Laut EU- Statistik hat sich der Fahrrad-Import aus Sri Lanka zwischen 2009 und 2010 verdoppelt und einen Marktanteil von fünf Prozent erreicht. Die zuständigen Behörden wollen nun innerhalb von neun Monaten über eine Ausweitung der Anti-Dumping-Zölle für die oben genannten Länder entscheiden.

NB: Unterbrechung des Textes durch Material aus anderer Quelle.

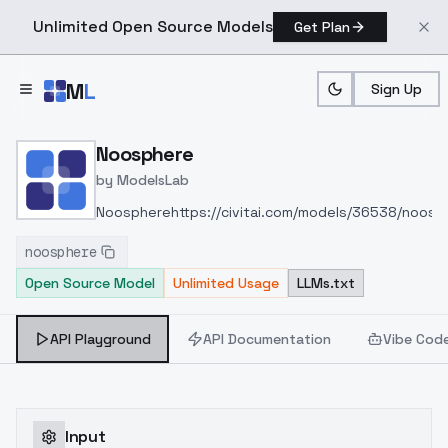
Unlimited Open Source Models
Get Plan
Skip to main content
M
L
Sign Up
Home
>
Models
>
ModelsLab
>
Noosphere
Noosphere
by
ModelsLab
Noosphere
https://civitai.com/models/36538/noosp
noosphere
Open Source Model
Unlimited Usage
LLMs.txt
API Playground
API Documentation
Vibe Cod
Input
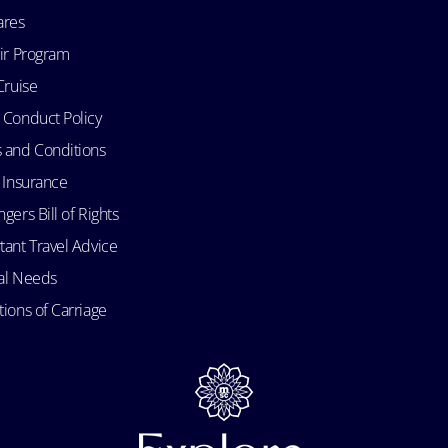
ares
Air Program
Cruise
 Conduct Policy
 and Conditions
l Insurance
gers Bill of Rights
tant Travel Advice
al Needs
ions of Carriage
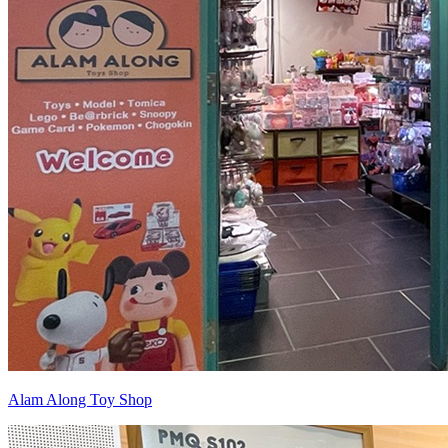
Alam Along Toy Shop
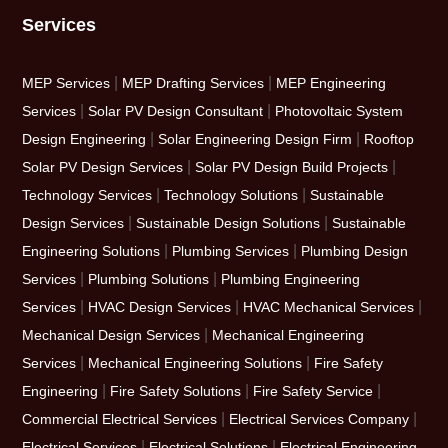
Services
|
|
MEP Services
MEP Drafting Services
MEP Engineering
|
|
Services
Solar PV Design Consultant
Photovoltaic System
|
|
Design Engineering
Solar Engineering Design Firm
Rooftop
|
|
Solar PV Design Services
Solar PV Design Build Projects
|
|
Technology Services
Technology Solutions
Sustainable
|
|
Design Services
Sustainable Design Solutions
Sustainable
|
|
Engineering Solutions
Plumbing Services
Plumbing Design
|
|
Services
Plumbing Solutions
Plumbing Engineering
|
|
|
Services
HVAC Design Services
HVAC Mechanical Services
|
Mechanical Design Services
Mechanical Engineering
|
|
Services
Mechanical Engineering Solutions
Fire Safety
|
|
|
Engineering
Fire Safety Solutions
Fire Safety Service
|
|
Commercial Electrical Services
Electrical Services Company
|
|
Electrical Services
Electrical Solutions
Electrical Engineering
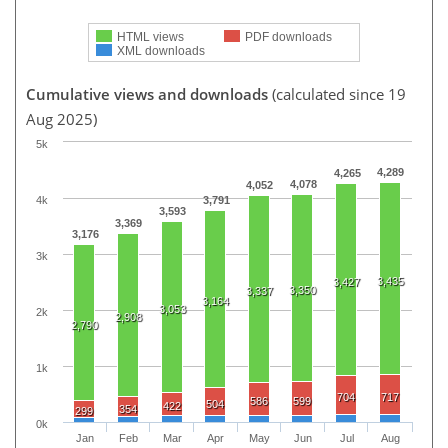
HTML views
PDF downloads
XML downloads
Cumulative views and downloads
(calculated since 19
Aug 2025)
5k
4,289
4,265
4,078
4,052
4k
3,791
3,593
3,369
3,176
3k
3,435
3,427
3,350
3,337
3,164
3,053
2k
2,908
2,790
1k
704
717
586
599
504
422
354
299
0k
Jan
Feb
Mar
Apr
May
Jun
Jul
Aug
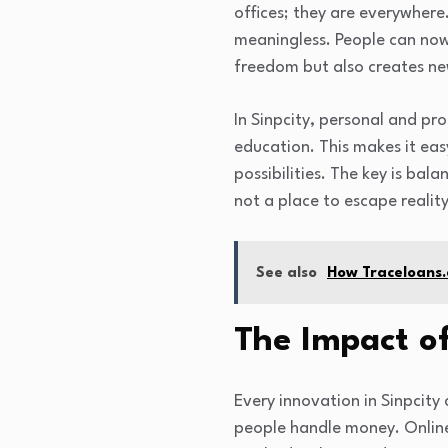
offices; they are everywher
meaningless. People can now 
freedom but also creates new
In Sinpcity, personal and pro
education. This makes it easy
possibilities. The key is bal
not a place to escape reality
See also
How Traceloans.
The Impact of
Every innovation in Sinpcity
people handle money. Online 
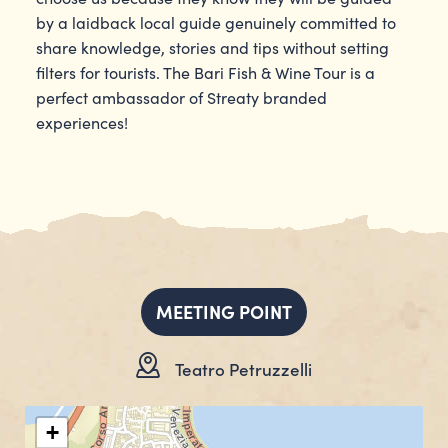
by a laidback local guide genuinely committed to
share knowledge, stories and tips without setting
filters for tourists. The Bari Fish & Wine Tour is a
perfect ambassador of Streaty branded
experiences!
MEETING POINT
Teatro Petruzzelli
+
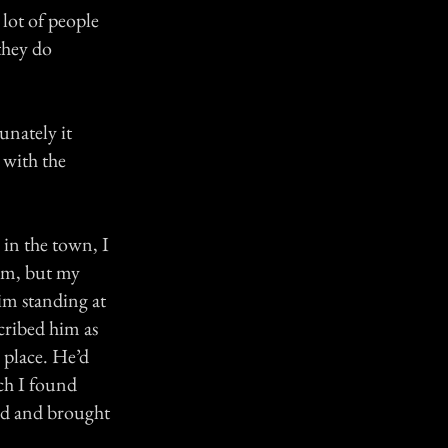
 lot of people
 they do
unately it
e with the
 in the town, I
him, but my
im standing at
cribed him as
 place. He’d
ich I found
red and brought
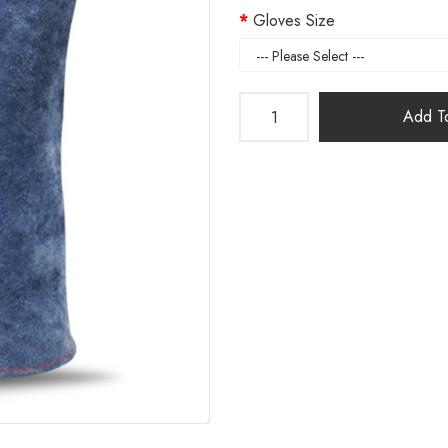
Gloves Size
Add To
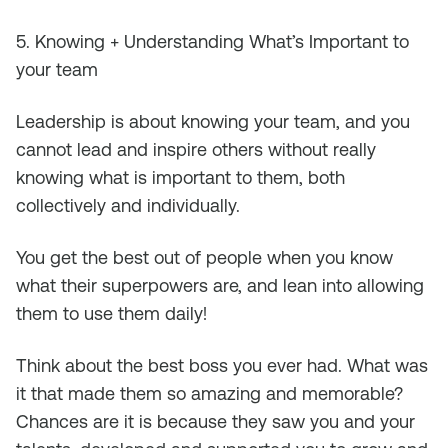
5. Knowing + Understanding What’s Important to
your team
Leadership is about knowing your team, and you
cannot lead and inspire others without really
knowing what is important to them, both
collectively and individually.
You get the best out of people when you know
what their superpowers are, and lean into allowing
them to use them daily!
Think about the best boss you ever had. What was
it that made them so amazing and memorable?
Chances are it is because they saw you and your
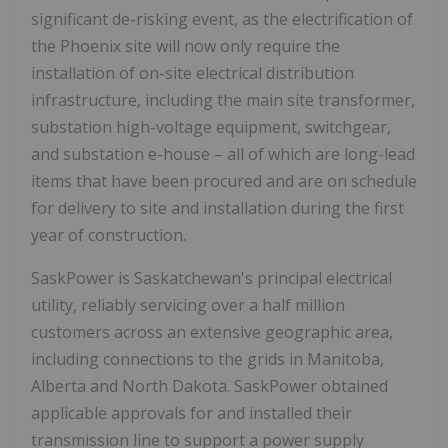
significant de-risking event, as the electrification of
the
Phoenix
site will now only require the
installation of on-site electrical distribution
infrastructure, including the main site transformer,
substation high-voltage equipment, switchgear,
and substation e-house – all of which are long-lead
items that have been procured and are on schedule
for delivery to site and installation during the first
year of construction.
SaskPower is
Saskatchewan's
principal electrical
utility, reliably servicing over a half million
customers across an extensive geographic area,
including connections to the grids in
Manitoba
,
Alberta
and
North Dakota
. SaskPower obtained
applicable approvals for and installed their
transmission line to support a power supply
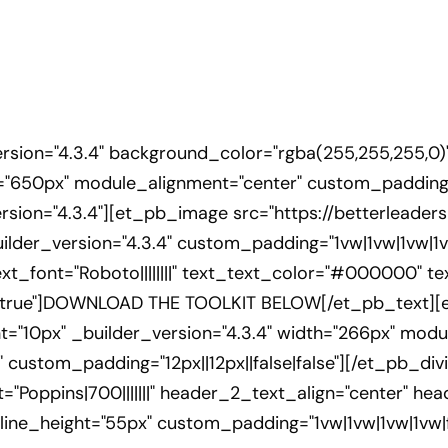
ersion="4.3.4" background_color="rgba(255,255,255,0)
"650px" module_alignment="center" custom_padding="
sion="4.3.4"][et_pb_image src="https://betterleade
ilder_version="4.3.4" custom_padding="1vw|1vw|1vw|1v
xt_font="Roboto||||||||" text_text_color="#000000" te
e|true"]DOWNLOAD THE TOOLKIT BELOW[/et_pb_text][e
ht="10px" _builder_version="4.3.4" width="266px" mod
" custom_padding="12px||12px||false|false"][/et_pb_di
t="Poppins|700|||||||" header_2_text_align="center" 
ne_height="55px" custom_padding="1vw|1vw|1vw|1vw|fa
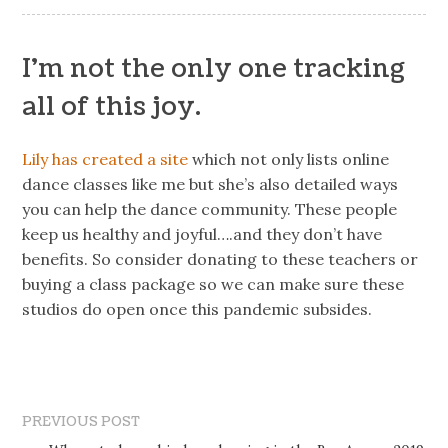
I’m not the only one tracking
all of this joy.
Lily has created a site
which not only lists online
dance classes like me but she’s also detailed ways
you can help the dance community. These people
keep us healthy and joyful….and they don’t have
benefits. So consider donating to these teachers or
buying a class package so we can make sure these
studios do open once this pandemic subsides.
PREVIOUS POST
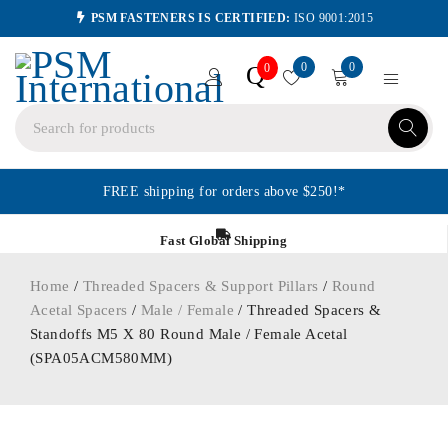
PSM FASTENERS IS CERTIFIED:
ISO 9001:2015
0
0
Q
0
FREE shipping for orders above $250!*
Fast Global Shipping
Home
/
Threaded Spacers & Support Pillars
/
Round
Acetal Spacers
/
Male / Female
/ Threaded Spacers &
Standoffs M5 X 80 Round Male / Female Acetal
(SPA05ACM580MM)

Tu Xinquan, stellvertretender Direktor des „China Institute for WTO Studies bei der University of International Business and Economics“ hält die langjährige Erhebung der Einfuhrzölle für ein Zeichen von Protektionismus. Die chinesischen Fahrrad-Exporte zeichneten sich durch eine hohe Wettbewerbsfähigkeit aus. Ohne die Erhebung von Strafzöllen befürchte die EU Nachteile für die eigene Fahrradproduktion.
Dass die Anti-Dumping-Zölle schon seit zwei Jahrzehnten erhoben werden, habe auch mit der EU-Erweiterung zu tun, so Tu. Bei jedem neuen Mitgliedsland könnte die EU erst einmal eine Interimsprüfung verlangen und dann die Erhebung der Zölle aufrechterhalten.
„Das ist ungerecht europäischen Kunden gegenüber. Ihnen wird das Recht genommen, sich für ein günstigeres Rad zu entscheiden“, so Tu weiter.
Kritik auch an chinesischen Unternehmen
Zurzeit gibt es in China etwa 1800 Fahrradproduzenten, davon sind 80 Prozent Joint-Ventures sowie ausländische oder private Unternehmen. Der Rest befindet sich in staatlicher Hand. 2011 machten chinesische Fahrrad-Exporte 60 Prozent des entsprechenden Welthandelsvolumens aus. Dabei gingen 50 Prozent der Exporte in die USA und Japan.
Der Verkauf von Fahrrädern aus China wird in mehreren Ländern sanktioniert. Nach einem Bericht der CCCME gibt es dafür zwei wesentliche Gründe.
Erstens haben einige Länder Chinas Status als Marktwirtschaft noch nicht akzeptiert. Sie kalkulieren Preise und Kosten der chinesischen Produkte, indem sie ein Drittland als Ersatz wählen, so dass China in eine passive Position gerät.
Zweitens verzichten viele Unternehmen wegen hoher Kosten und komplizierter Verfahren darauf, auf Handelsprozesse zu reagieren, und nehmen lieber ein schlechtes Image in Kauf.
Andere chinesische Unternehmen haben sich jedoch in der Tat unpassend verhalten. Bei früheren Anti-Dumping-Fällen stellte sich heraus, dass sie auf Wunsch der Importeure Rechnungen mit Preisen unter Marktwert erstellten, um ihre Geschäftsbeziehungen aufrechtzuerhalten.
„Sind alle Handelsbarrieren auf Diskriminierung und irrationales Verhalten uns gegenüber zurückzuführen? Natürlich nicht. Um mehr Marktanteile zu erschließen, sollten chinesische Unternehmen zuerst die Regeln des Marktes und die Kundengewohnheiten kennen lernen. Wenn sich chinesische Unternehmen weniger auf niedrige Preise konzentrieren und mehr Aufmerksamkeit auf die Qualität der Produkte und Dienstleistungen legen würden und wir in Einklang mit den internationalen Handelsregeln agieren könnten, wäre es viel schwerer für das Ausland, uns so leicht einzuschränken", heißt es im Bericht der CCCME.
Die Importeure tragen ebenso eine große Verantwortung. „Bei jedem Vorwurf des Preisdumpings entgegnen wir sofort, dass wir Handelsbeschränkungen aus den Verbraucherländern unterliegen. Tatsächlich können auch die Importeure Grund für die Handelsbeschränkungen sein. Denn sie führen unsere Produkte in riesigen Mengen zu niedrigen Preisen ein“, hieß es weiter.